Furthermore, the source of drinking water was also identified as significant predictors for an increased odd of undernutrition (stunted and underweight) among under-five children who were from both model and non-model household. Under-five children from model and non-model households, who use non-protected water, were 92 and 93% times more likely to be undernutrition as compared with their counterparts. This finding is comparable with previous study report done by Machakel district.
The timing of complementary feeding was also recognized as predictors for the high prevalence of undernutrition among model households. Children who came from model households and those who did not start complementary feeding on 6 months had a 73% (AOR = 0.27, 95%CI: 0.08, 0.89) higher odds of undernutrition/wasting/ as compared to their counterparts. Children who came from model households and those who served prior than elders had 80% (AOR = 0.20, 95%CI: 0.06, 0.67) lower odds of undernutrition as compared to their counterparts.

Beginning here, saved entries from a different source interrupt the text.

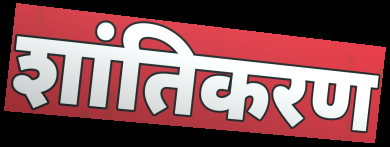
शांतिकरण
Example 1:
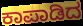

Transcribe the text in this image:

ಕಾಪಾಡಿದ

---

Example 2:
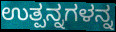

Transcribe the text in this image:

ಉತ್ಪನ್ನಗಳನ್ನ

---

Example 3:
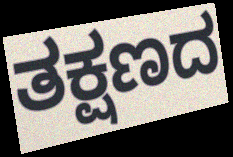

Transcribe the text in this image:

ತಕ್ಷಣದ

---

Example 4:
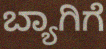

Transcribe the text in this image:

ಬ್ಯಾಗಿಗೆ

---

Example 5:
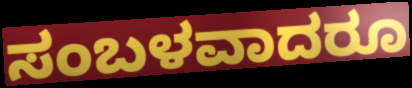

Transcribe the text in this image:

ಸಂಬಳವಾದರೂ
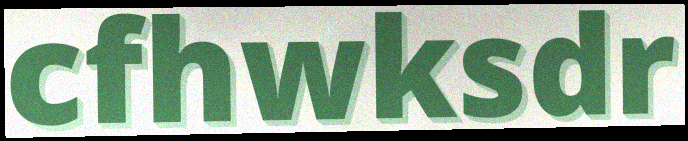
cfhwksdr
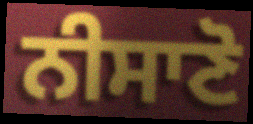
ਨੀਸਾਣੋ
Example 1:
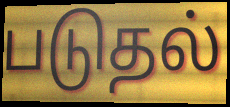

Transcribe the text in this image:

படுதல்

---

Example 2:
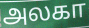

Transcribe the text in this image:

அலகா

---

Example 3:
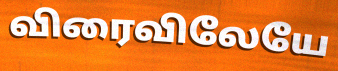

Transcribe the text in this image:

விரைவிலேயே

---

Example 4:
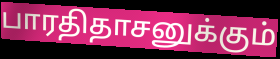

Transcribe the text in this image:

பாரதிதாசனுக்கும்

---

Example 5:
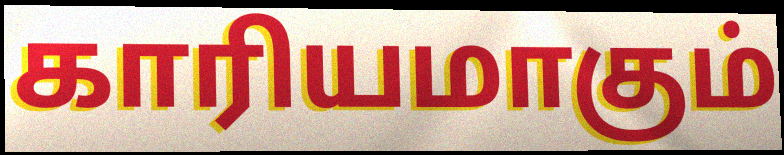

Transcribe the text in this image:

காரியமாகும்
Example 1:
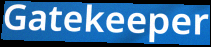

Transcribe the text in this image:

Gatekeeper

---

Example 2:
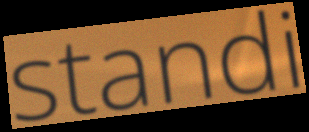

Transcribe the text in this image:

standi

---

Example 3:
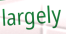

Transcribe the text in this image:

largely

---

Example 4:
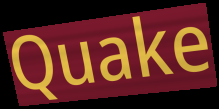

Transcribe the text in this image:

Quake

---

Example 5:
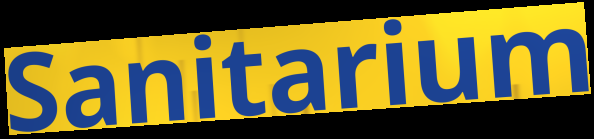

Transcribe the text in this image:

Sanitarium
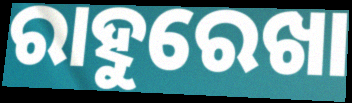
ରାହୁରେଖା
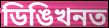
ডিঙিখনত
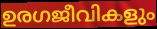
ഉരഗജീവികളും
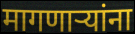
मागणार्‍यांना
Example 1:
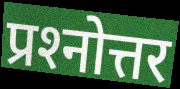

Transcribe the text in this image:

प्रश्‍नोत्तर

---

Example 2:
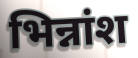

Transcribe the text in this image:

भिन्नांश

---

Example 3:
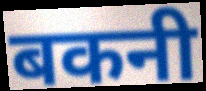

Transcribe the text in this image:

बकनी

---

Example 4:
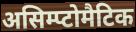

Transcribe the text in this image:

असिम्प्टोमैटिक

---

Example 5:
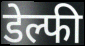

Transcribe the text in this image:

डेल्फी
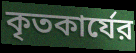
কৃতকার্যের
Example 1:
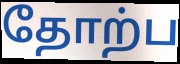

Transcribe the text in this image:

தோற்ப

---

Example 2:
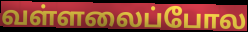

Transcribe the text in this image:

வள்ளலைப்போல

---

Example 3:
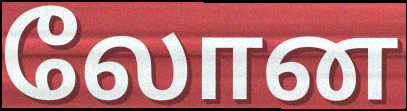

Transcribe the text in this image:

லோன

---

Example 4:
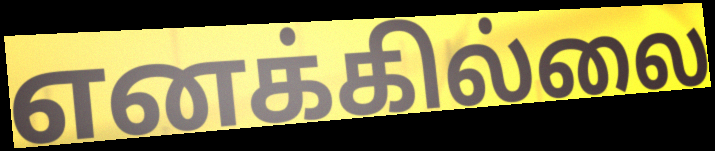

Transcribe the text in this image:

Antenatal care service and solid waste disposal system were also identified as factors for the increased odds of undernutrition among children in non-model households. Non-model households, who had no ANC follow up had 80% (AOR = 0.20, 95%CI: 0.06, 0.67) higher odds of undernutrition compared to their counterparts. Similarly, children from non-model households and those who had no solid waste disposal were 58% (AOR = 0.420, 95%CI: 0.19, 0.91) times more likely to be undernutrition compared with the counterpart. This fact supported well by research findings reported by Nigeria [27]. This might be due to those women who have antenatal follow-up provided education on focusing on the recommended infant feeding practice. As a result, she can feed her child based on the information gained from health facilities. Moreover, most of the time women who have ANC follow-up are those with higher education and economic status.